**What you are asked to do:** Return all lines from the listing below in which "knee" appears.

Source information Block Start

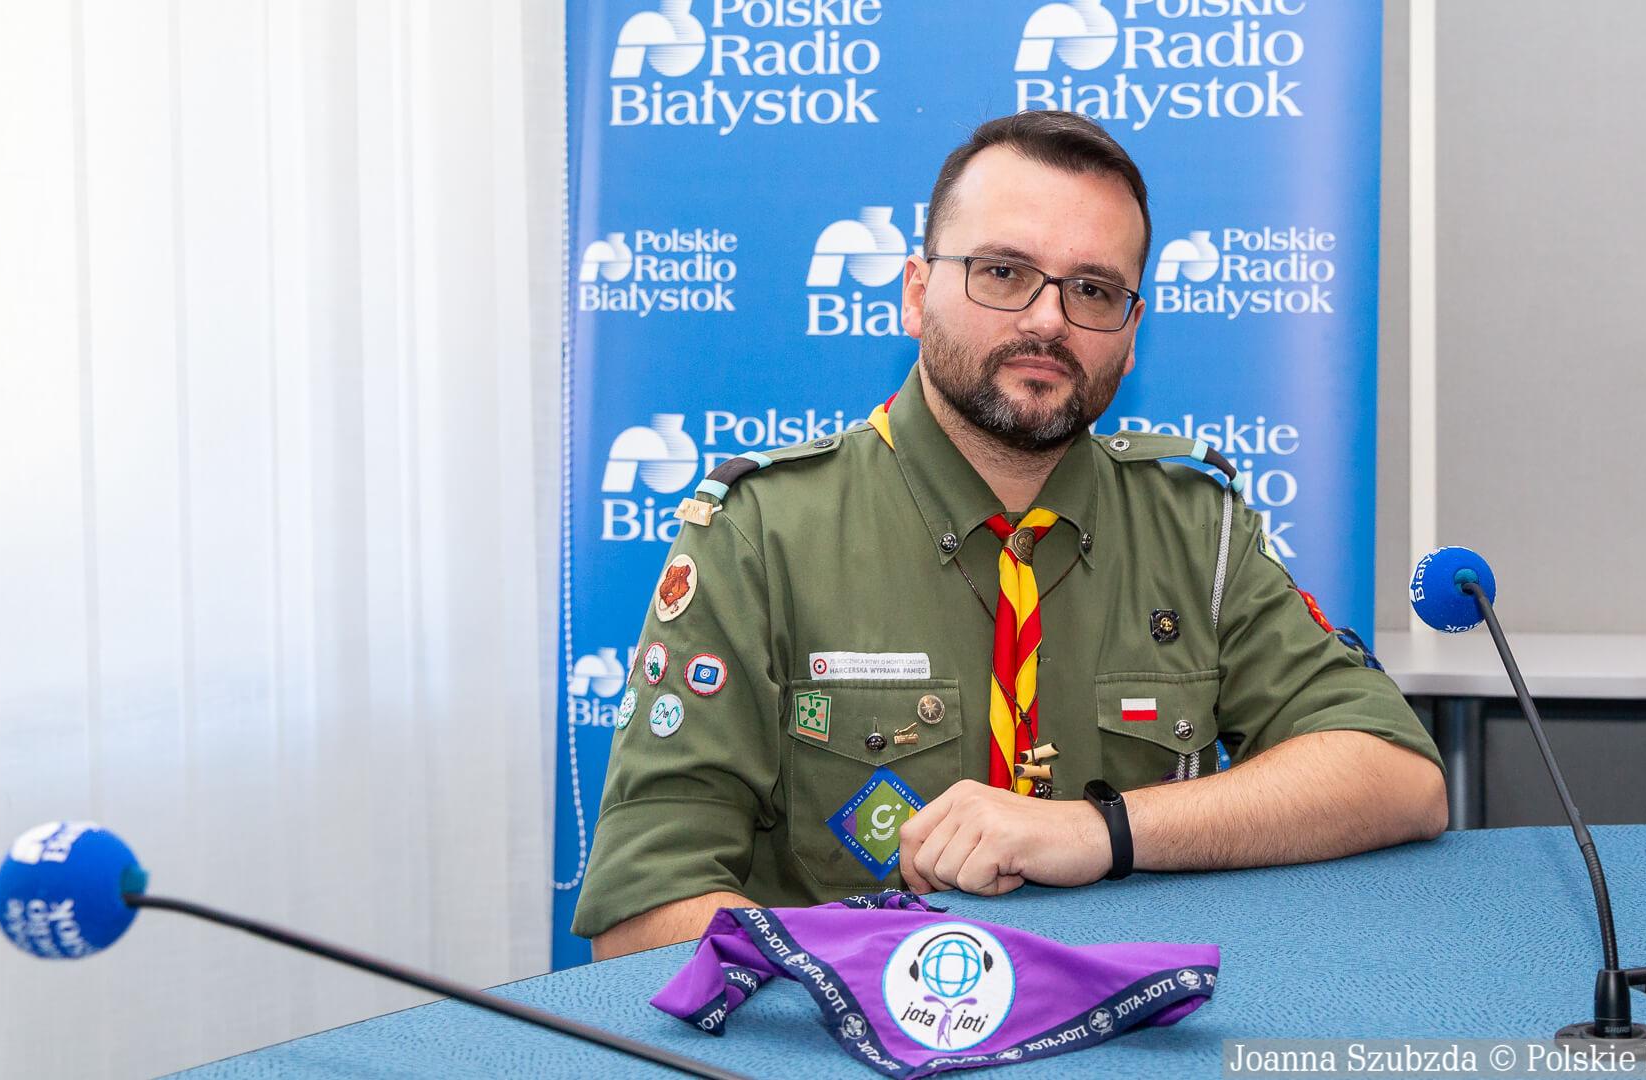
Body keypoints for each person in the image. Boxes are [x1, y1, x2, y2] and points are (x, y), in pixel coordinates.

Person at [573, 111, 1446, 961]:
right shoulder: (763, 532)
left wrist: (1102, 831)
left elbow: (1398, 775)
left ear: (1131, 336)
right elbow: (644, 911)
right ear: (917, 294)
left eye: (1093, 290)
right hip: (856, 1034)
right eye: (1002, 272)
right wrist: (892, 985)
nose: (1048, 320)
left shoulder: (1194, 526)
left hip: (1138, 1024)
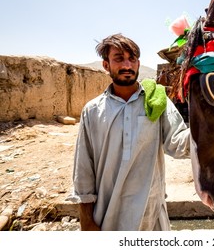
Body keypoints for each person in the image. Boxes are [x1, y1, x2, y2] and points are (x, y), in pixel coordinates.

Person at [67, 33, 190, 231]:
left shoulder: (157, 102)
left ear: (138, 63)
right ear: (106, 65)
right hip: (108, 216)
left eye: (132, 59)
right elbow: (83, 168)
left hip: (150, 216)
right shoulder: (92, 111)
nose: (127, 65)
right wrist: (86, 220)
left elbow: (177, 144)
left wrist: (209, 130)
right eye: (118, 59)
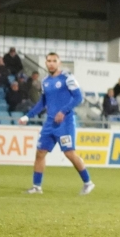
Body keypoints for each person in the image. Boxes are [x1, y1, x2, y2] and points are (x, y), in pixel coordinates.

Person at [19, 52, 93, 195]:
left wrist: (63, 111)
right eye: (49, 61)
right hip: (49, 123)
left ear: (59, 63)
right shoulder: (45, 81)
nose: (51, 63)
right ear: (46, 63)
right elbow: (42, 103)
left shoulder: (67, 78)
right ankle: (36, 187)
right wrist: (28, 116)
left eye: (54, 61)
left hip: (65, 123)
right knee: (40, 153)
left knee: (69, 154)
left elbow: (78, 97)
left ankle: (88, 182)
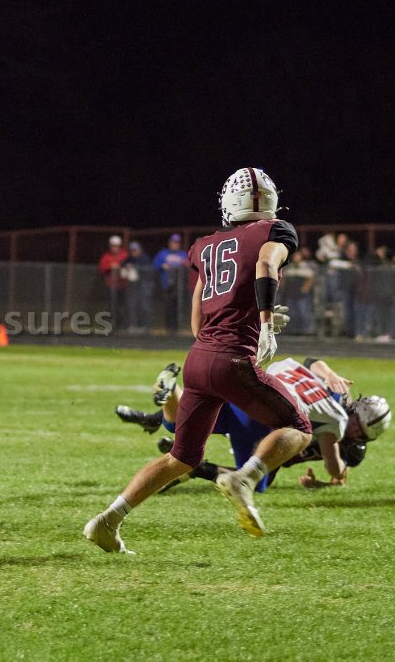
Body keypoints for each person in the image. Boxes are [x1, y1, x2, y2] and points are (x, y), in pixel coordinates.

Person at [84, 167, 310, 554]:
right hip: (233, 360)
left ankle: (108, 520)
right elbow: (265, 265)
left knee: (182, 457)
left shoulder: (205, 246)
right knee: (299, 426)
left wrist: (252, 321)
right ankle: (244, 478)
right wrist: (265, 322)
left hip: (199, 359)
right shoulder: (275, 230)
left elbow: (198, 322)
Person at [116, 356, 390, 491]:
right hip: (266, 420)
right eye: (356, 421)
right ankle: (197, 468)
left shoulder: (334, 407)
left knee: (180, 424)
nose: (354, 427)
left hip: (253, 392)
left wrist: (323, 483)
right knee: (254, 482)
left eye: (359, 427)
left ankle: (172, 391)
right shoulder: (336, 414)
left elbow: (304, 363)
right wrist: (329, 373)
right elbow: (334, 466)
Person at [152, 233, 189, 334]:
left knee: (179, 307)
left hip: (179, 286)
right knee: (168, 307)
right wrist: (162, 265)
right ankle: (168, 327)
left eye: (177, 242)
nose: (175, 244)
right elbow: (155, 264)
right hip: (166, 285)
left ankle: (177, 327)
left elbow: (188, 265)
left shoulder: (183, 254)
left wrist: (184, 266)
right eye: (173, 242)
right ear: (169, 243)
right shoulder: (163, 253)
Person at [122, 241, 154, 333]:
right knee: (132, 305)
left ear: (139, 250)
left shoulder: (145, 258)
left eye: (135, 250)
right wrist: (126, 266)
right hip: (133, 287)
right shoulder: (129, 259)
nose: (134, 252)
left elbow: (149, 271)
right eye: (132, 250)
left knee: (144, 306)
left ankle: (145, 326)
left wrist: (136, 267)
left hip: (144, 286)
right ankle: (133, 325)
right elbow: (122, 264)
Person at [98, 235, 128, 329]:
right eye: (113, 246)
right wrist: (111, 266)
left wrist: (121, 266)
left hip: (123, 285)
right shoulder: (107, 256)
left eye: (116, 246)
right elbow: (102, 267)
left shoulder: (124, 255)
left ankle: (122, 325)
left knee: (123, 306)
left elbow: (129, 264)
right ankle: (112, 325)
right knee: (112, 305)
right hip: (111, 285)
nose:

Source information Block End

**Exercise result:**
right knee: (40, 153)
left knee: (69, 154)
left knee: (182, 457)
right knee: (299, 426)
left knee: (180, 424)
right knee: (254, 482)
left knee: (179, 307)
right knee: (168, 307)
right knee: (132, 305)
left knee: (144, 306)
left knee: (123, 306)
right knee: (112, 305)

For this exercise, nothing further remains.